Adjusted EPS is calculated from adjusted earnings using diluted weighted-average shares and does not represent actual earnings or loss per share attributable to shareholders.

Provides a more comparable basis to analyze earnings.

 

These measures are commonly used by shareholders to measure performance.

 

 

 

Effective tax rate on adjusted earnings

Adjusted tax expense divided by pre-tax adjusted earnings.  Adjusted tax expense is computed as income tax (benefit) expense plus or minus the income tax impacts of all items impacting adjusted earnings (as described above), and other tax items affecting comparability.

 

In interim periods, we also make an adjustment to reflect income taxes based on the estimated full-year effective tax rate. Earnings or losses for interim periods under IFRS reflect income taxes based on the estimated effective tax rates of each of the jurisdictions in which Thomson Reuters operates. The non-IFRS adjustment reallocates estimated full-year income taxes between interim periods but has no effect on full-year income taxes.

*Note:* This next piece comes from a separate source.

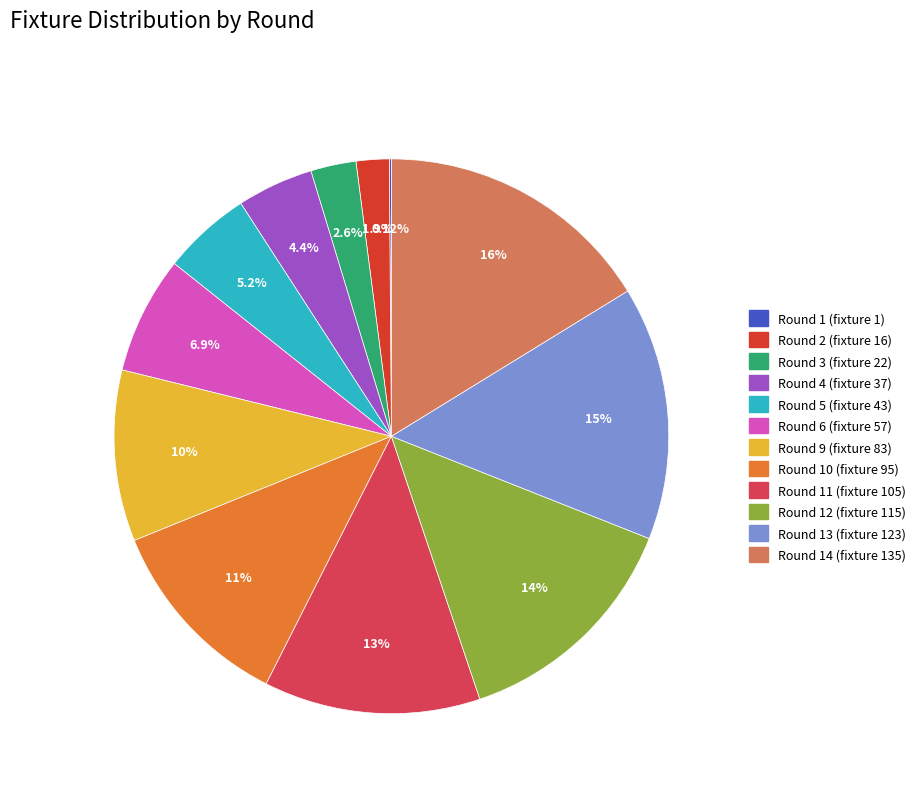

Which has a higher value, Round 11 (fixture 105) or Round 3 (fixture 22)?

Round 11 (fixture 105)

Provides a basis to analyze the effective tax rate associated with adjusted earnings.

 

 Because the geographical mix of pre-tax profits and losses in interim periods may be different from that for the full year, our effective tax rate computed in accordance with IFRS may be more volatile by quarter. Therefore, we believe that using the expected full-year effective tax rate provides more comparability among interim periods.

Free cash flow

Net cash provided by operating activities, proceeds from disposals of property and equipment, and other investing activities, less capital expenditures, payments of lease principal and dividends paid on the company's preference shares.

 

Helps assess the company's ability, over the long term, to create value for its shareholders as it represents cash available to repay debt, pay common dividends and fund share repurchases and acquisitions.

 

Changes before the impact of foreign currency or at "constant currency"

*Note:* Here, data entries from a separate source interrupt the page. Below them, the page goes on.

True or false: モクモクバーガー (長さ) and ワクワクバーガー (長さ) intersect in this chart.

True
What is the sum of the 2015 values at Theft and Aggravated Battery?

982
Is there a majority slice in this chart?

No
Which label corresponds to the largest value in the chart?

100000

The changes in revenues, adjusted EBITDA and the related margin, and adjusted EPS before currency (at constant currency or excluding the effects of currency) are determined by converting the current and equivalent prior period's local currency results using the same foreign currency exchange rate.

 

Provides better comparability of business trends from period to period.

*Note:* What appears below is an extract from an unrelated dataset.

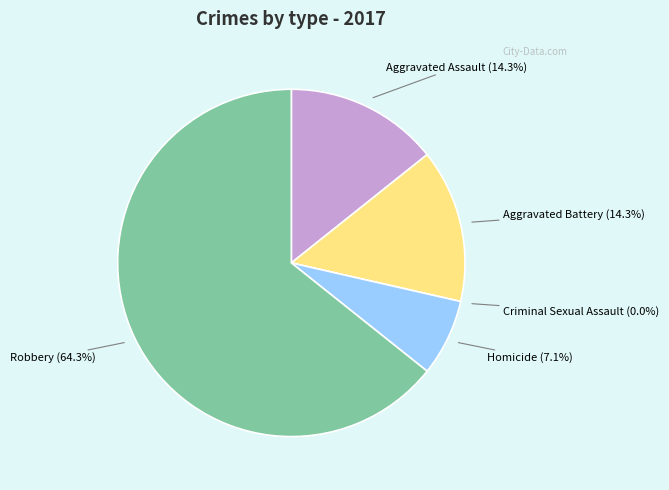

Count the number of slices in the pie.

5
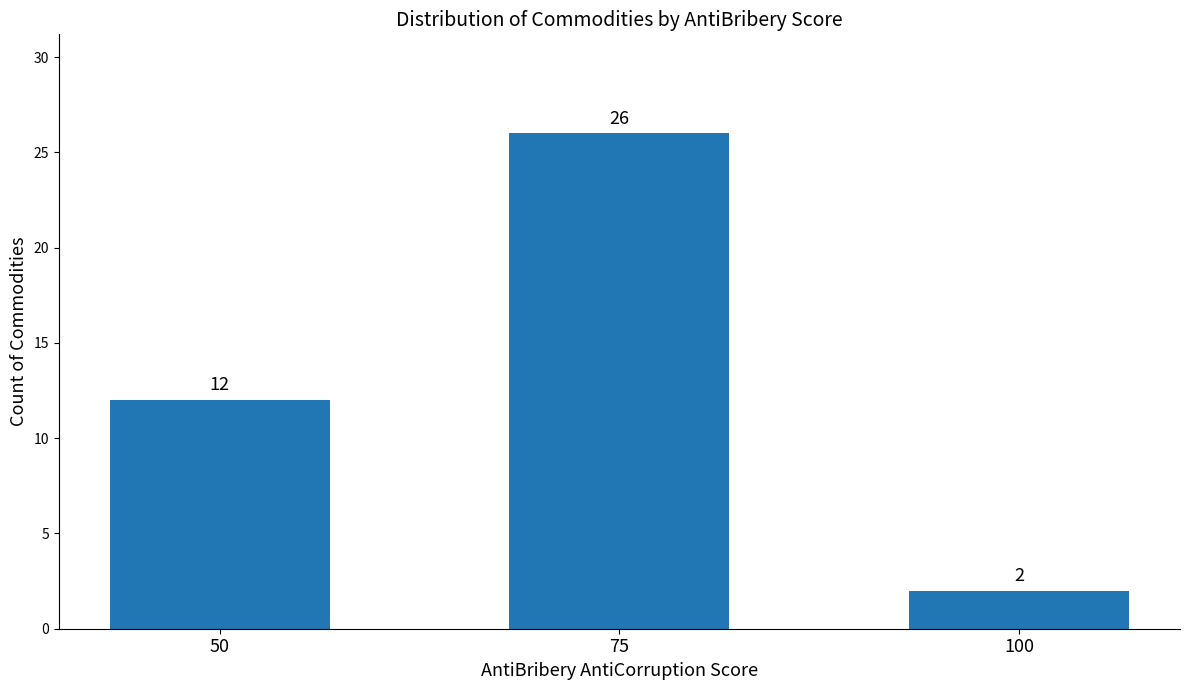

What is the average value?

13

Changes in revenues computed on an "organic" basis

Represents changes in revenues of the company's existing businesses at constant currency. The metric excludes the distortive impacts of acquisitions and dispositions from not owning the business in both comparable periods.

 

Provides further insight into the performance of the company's existing businesses by excluding distortive impacts and serves as a better measure of the company's ability to grow its business over the long term.

 

Accrued capital expenditures as a percentage of revenues

Accrued capital expenditures divided by revenues, where accrued capital expenditures include amounts that remain unpaid at the end of the reporting period.

 

Prior to December 31, 2021, the company used capital expenditures paid in this calculation, from its consolidated statement of cash flow, as measured under IFRS. The prior period has been revised to reflect the current methodology.

 

Reflects the basis on which the company manages capital expenditures for internal budgeting purposes. 

 

"Big 3" segments

The company's combined Legal Professionals, Corporates and Tax & Accounting Professionals segments. All measures reported for the "Big 3" segments are non-IFRS financial measures.

Information for the "Big 3" segments comprise 81% of revenues and represent the core of the company's business information service product offerings. 


Please refer to reconciliations for the most directly comparable IFRS financial measures.